WORK TO COMPLETE: Please change "Render at" to "Draw at" everywhere in the lines below and write them out again, leaving everything else as it is.

Records from a data source:
## Start
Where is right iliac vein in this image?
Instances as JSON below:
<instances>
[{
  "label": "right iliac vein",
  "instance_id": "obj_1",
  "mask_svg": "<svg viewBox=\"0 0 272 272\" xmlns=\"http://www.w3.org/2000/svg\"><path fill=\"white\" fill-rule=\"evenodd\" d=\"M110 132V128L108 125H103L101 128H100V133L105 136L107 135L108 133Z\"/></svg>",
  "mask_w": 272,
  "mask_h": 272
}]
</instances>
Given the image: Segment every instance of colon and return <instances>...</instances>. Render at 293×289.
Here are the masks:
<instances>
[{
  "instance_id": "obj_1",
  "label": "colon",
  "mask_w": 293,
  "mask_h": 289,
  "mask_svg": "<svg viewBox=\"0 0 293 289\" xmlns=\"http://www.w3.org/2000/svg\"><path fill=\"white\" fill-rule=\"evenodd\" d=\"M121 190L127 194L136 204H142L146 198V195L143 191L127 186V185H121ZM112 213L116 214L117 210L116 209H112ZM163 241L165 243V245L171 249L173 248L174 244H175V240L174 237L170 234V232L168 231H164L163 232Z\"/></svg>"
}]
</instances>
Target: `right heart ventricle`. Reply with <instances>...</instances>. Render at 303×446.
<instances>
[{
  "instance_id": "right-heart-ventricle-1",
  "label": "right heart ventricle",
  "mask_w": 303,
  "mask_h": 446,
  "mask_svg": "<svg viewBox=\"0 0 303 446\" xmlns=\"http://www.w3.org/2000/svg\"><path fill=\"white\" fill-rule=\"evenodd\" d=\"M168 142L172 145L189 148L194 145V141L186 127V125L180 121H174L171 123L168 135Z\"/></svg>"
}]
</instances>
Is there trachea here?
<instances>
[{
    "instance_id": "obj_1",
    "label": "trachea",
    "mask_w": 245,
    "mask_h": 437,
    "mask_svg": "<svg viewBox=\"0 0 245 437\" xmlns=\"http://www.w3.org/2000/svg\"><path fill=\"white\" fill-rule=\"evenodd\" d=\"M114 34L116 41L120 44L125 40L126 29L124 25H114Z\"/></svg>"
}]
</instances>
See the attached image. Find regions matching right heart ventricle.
## End
RESPONSE BELOW:
Where is right iliac vein in this image?
Instances as JSON below:
<instances>
[{
  "label": "right iliac vein",
  "instance_id": "obj_1",
  "mask_svg": "<svg viewBox=\"0 0 272 272\" xmlns=\"http://www.w3.org/2000/svg\"><path fill=\"white\" fill-rule=\"evenodd\" d=\"M110 132V128L108 125H103L101 128H100V133L105 136L107 135L108 133Z\"/></svg>",
  "mask_w": 272,
  "mask_h": 272
}]
</instances>
Given the image: Segment every instance of colon and return <instances>...</instances>. Draw at 293×289.
Here are the masks:
<instances>
[{
  "instance_id": "obj_1",
  "label": "colon",
  "mask_w": 293,
  "mask_h": 289,
  "mask_svg": "<svg viewBox=\"0 0 293 289\" xmlns=\"http://www.w3.org/2000/svg\"><path fill=\"white\" fill-rule=\"evenodd\" d=\"M121 190L127 194L136 204H142L146 198V195L143 191L127 186V185H121ZM112 213L116 214L117 210L116 209H112ZM163 241L165 243V245L171 249L173 248L174 244H175V240L174 237L170 234V232L168 231H164L163 232Z\"/></svg>"
}]
</instances>
Target: `right heart ventricle`. Reply with <instances>...</instances>. Draw at 303×446.
<instances>
[{
  "instance_id": "right-heart-ventricle-1",
  "label": "right heart ventricle",
  "mask_w": 303,
  "mask_h": 446,
  "mask_svg": "<svg viewBox=\"0 0 303 446\" xmlns=\"http://www.w3.org/2000/svg\"><path fill=\"white\" fill-rule=\"evenodd\" d=\"M168 142L172 145L189 148L194 145V141L186 127V125L180 121H174L171 123L168 135Z\"/></svg>"
}]
</instances>
Is there trachea here?
<instances>
[{
    "instance_id": "obj_1",
    "label": "trachea",
    "mask_w": 245,
    "mask_h": 437,
    "mask_svg": "<svg viewBox=\"0 0 245 437\" xmlns=\"http://www.w3.org/2000/svg\"><path fill=\"white\" fill-rule=\"evenodd\" d=\"M114 34L116 41L120 44L125 40L126 29L124 25H114Z\"/></svg>"
}]
</instances>
See the attached image. Find regions matching right heart ventricle.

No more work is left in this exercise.